Exercise data: Begin

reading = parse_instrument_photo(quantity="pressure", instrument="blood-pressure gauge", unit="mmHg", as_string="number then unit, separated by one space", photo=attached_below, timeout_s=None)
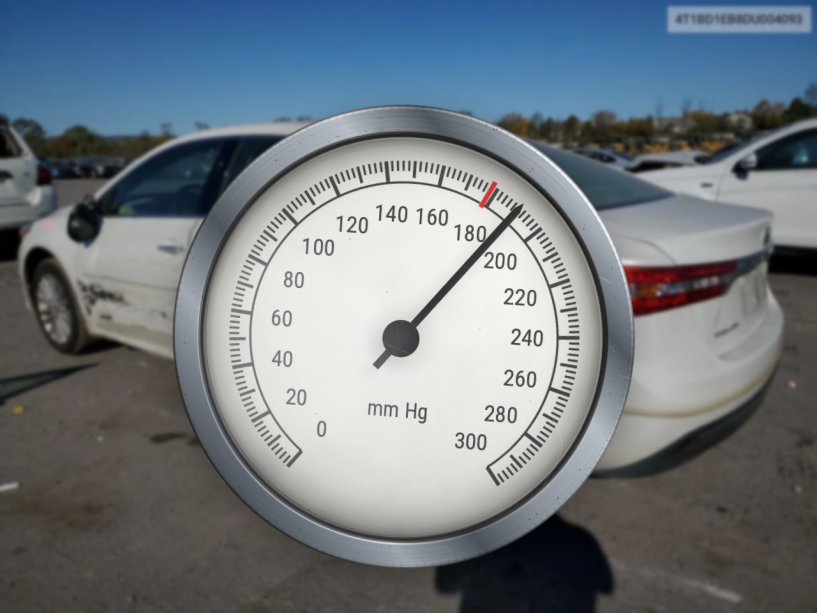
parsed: 190 mmHg
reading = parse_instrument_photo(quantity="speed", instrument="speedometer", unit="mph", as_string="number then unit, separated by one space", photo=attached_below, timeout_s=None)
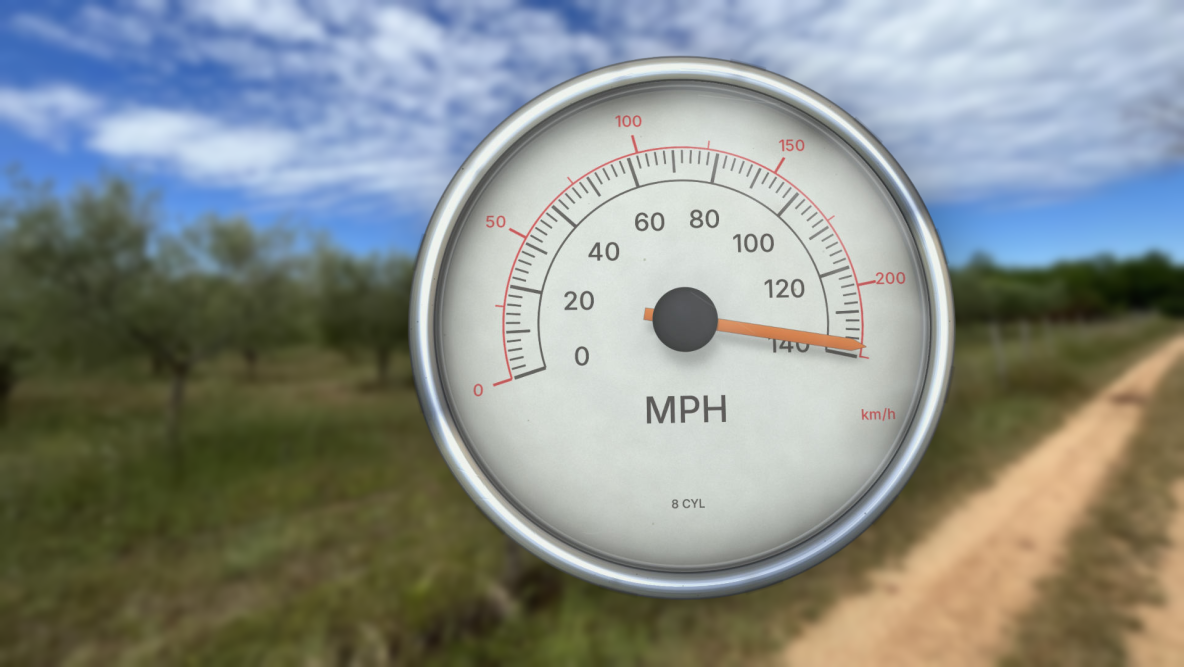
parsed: 138 mph
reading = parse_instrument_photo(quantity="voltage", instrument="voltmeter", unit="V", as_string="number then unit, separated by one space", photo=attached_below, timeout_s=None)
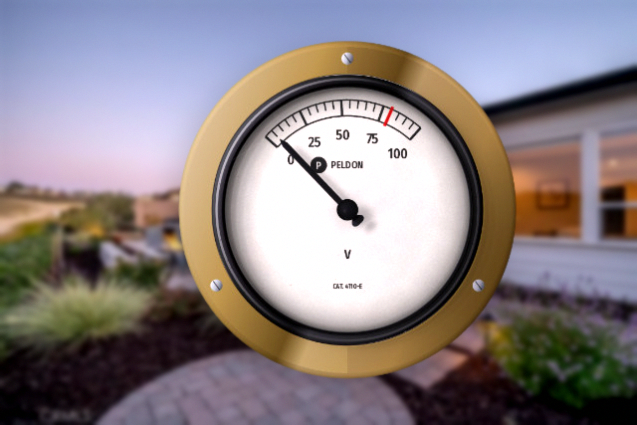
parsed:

Exercise data: End

How to complete this task -> Update the records so that every "separated by one space" becomes "separated by a single space" and everything else stays unchanged. Omit the pictures from your output.

Your response ->
reading = parse_instrument_photo(quantity="pressure", instrument="blood-pressure gauge", unit="mmHg", as_string="number then unit, separated by a single space", photo=attached_below, timeout_s=None)
parsed: 190 mmHg
reading = parse_instrument_photo(quantity="speed", instrument="speedometer", unit="mph", as_string="number then unit, separated by a single space", photo=attached_below, timeout_s=None)
parsed: 138 mph
reading = parse_instrument_photo(quantity="voltage", instrument="voltmeter", unit="V", as_string="number then unit, separated by a single space", photo=attached_below, timeout_s=None)
parsed:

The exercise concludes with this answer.